Finding appropriate snacks for your little one can be no easy feat. Between your child’s picky eating, food aversion and possible allergies, it is difficult to find appropriate snacks while traveling. Often having a snack with you can be the difference between enjoying a family travel experience (like a short hike or trip to the cinema) and a full-on melt-down. I love this gluten-free granola recipe from The Roasted Root for a homemade, healthy snack that you can bring on the road for family adventuring!
4. Your magic bag.
If you’ve been reading this blog for a while, you know about the powers of your magic bag. You can make a mini version that is appropriate for your travels and carry it with you or keep it in the trunk of your car.
These are 3 of my go-to fun and educational toys to have in your magic bag at all times!
- Baby Einstein musical toy
- Light-up, sensory balls
- Mini iPad (you know I love old-fashioned, wooden, interactive toys but the iPad is an awesome tool for traveling with your child)
Each tool in your magic bag will make travel with your autistic child a million times easier.
5. Ask for help.
I cannot stress this enough! ASK FOR HELP! You don’t need to be supermom and you shouldn’t be doing everything yourself. ASk your husband/partner/sister/friend/babysitter to help you as you are traveling with your child. Don’t hesitate to ask the chosen person to stay with your child for an hour while you go get a quiet coffee on your own/massage/go for a walk (insert your preferred travel activity here).

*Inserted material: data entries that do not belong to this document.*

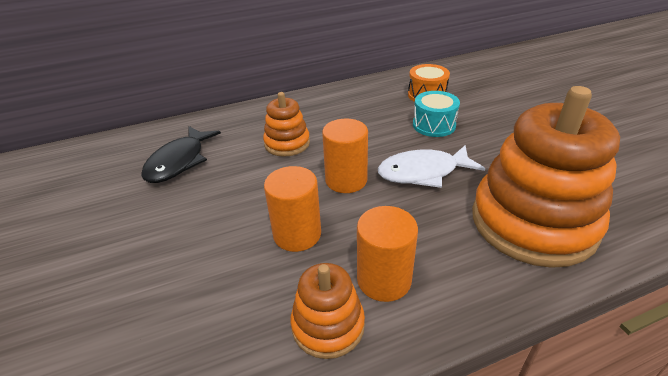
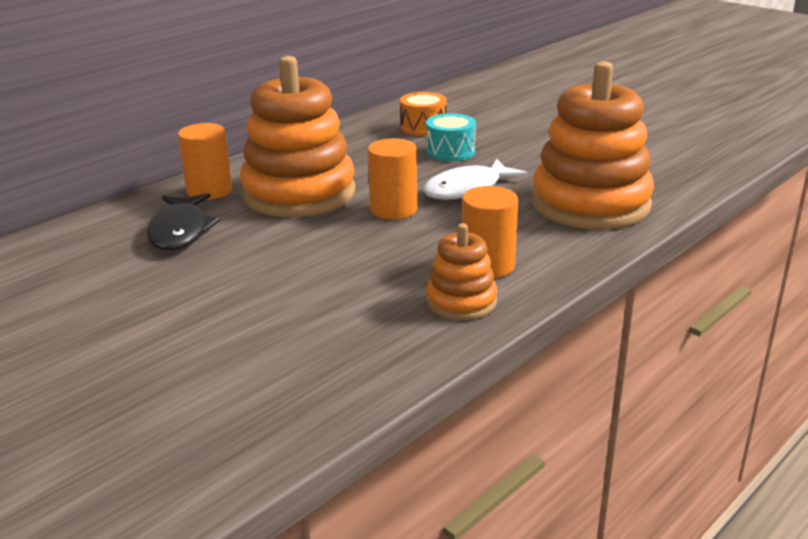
camera: 25 degrees left, 10 degrees down
orange stacking toy [263,92,310,157] -> orange stacking toy [240,56,355,217], size x2.02
orange cylinder [264,166,321,252] -> orange cylinder moved to [178,123,232,200]

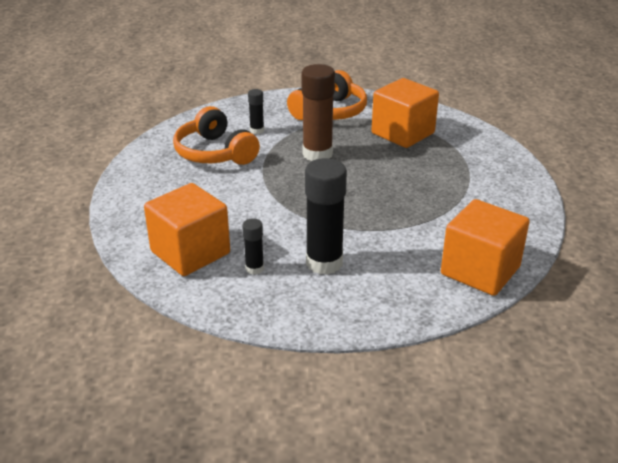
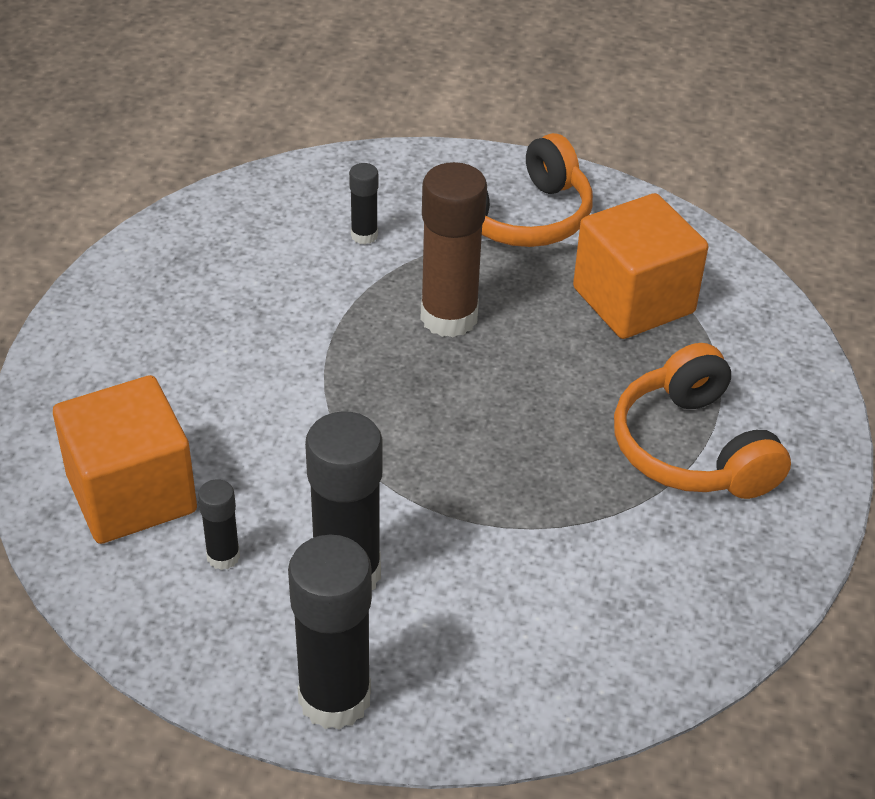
camera: 15 degrees right, 10 degrees up
orange headphones [173,106,260,165] -> orange headphones moved to [614,343,791,499]
orange cube [441,199,530,296] -> none
none -> black glue stick [288,535,372,730]

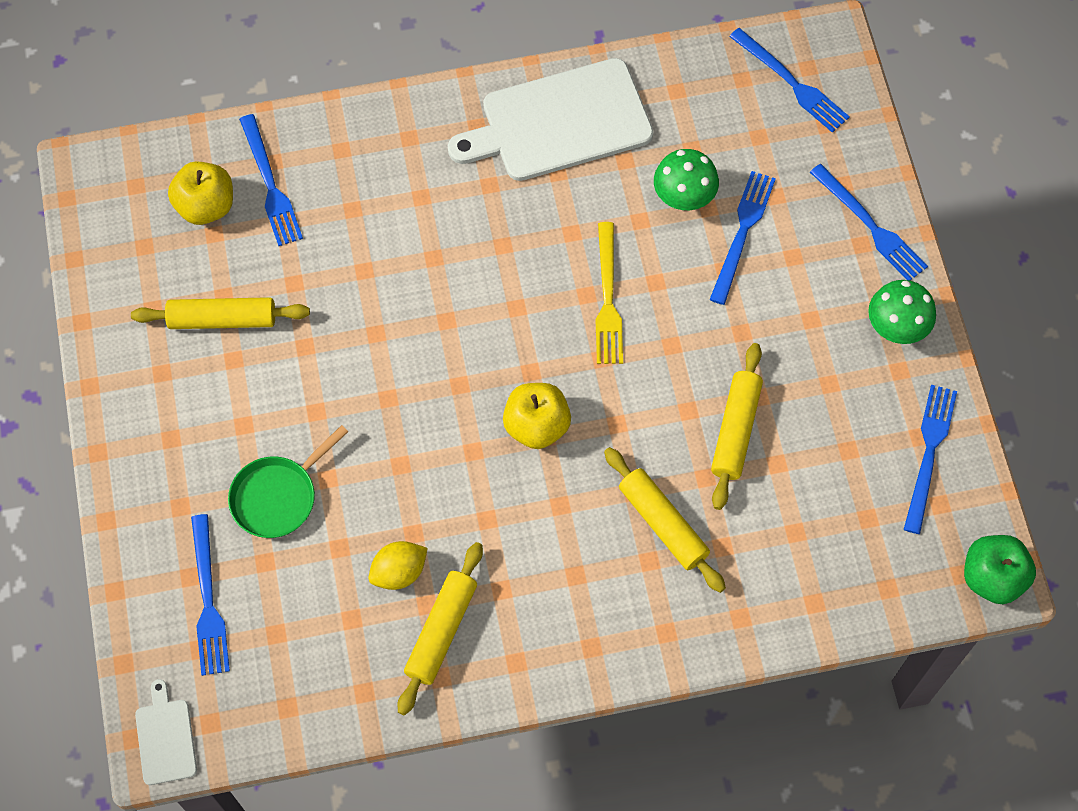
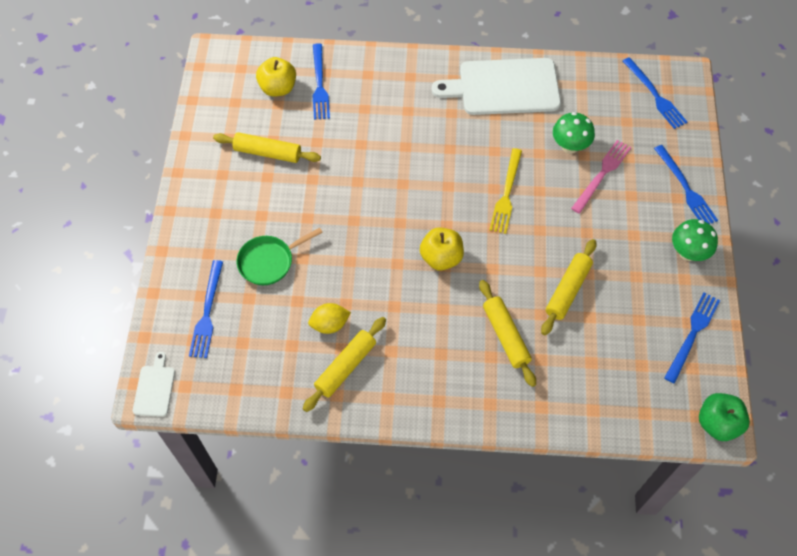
camera: 15 degrees right, 5 degrees down
blue fork [710,171,776,305] -> pink fork [571,140,631,214]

6. Leave extra time to travel.
Make sure you leave your family enough time to get from point A to point B comfortably. Rushing creates stress for everyone. This means limiting connecting flights with very little wait time between them, leaving an extra half hour or hour whenever possible when you need to be somewhere and not putting pressure ony our family to arrive places quickly. Although, taking time will obviously make your travel adventures take more time but I recommend you embrace this! This is your family life. Treasure every moment rather than letting joy slip away as you rush between places and activities.
7. Travel more.
Some families avoid traveling with their autistic child and then dread the trips they must make together when an extreme situation comes up. The worst times to prepare your autistic child to travel is when a family member across the country is sick and you must fly to be with them or your spouse’s job requires your whole family to relocate to another state. Take short, frequent trips. Spend one night away 30 minutes from your home. Take a one hour flight to explore a new place as a family. Your child can learn to love exploring and travel just like any other child. The more you travel, the more your child will be used to traveling and the more your family will enjoy your travel adventures! Traveling is also one of the absolute best learning experiences for your little one!
8. Keep a journal.
I have also personally loved journaling and I love journaling with special needs kids too. Before you leave for your family travels, take your child to buy a travel journal. During your trip, be intentional in collecting fun souvenirs to include in your travel journal. Prompt your child to write in the journal if possible or tell you what he or she most enjoyed during the day so that you can jot it down in the journal.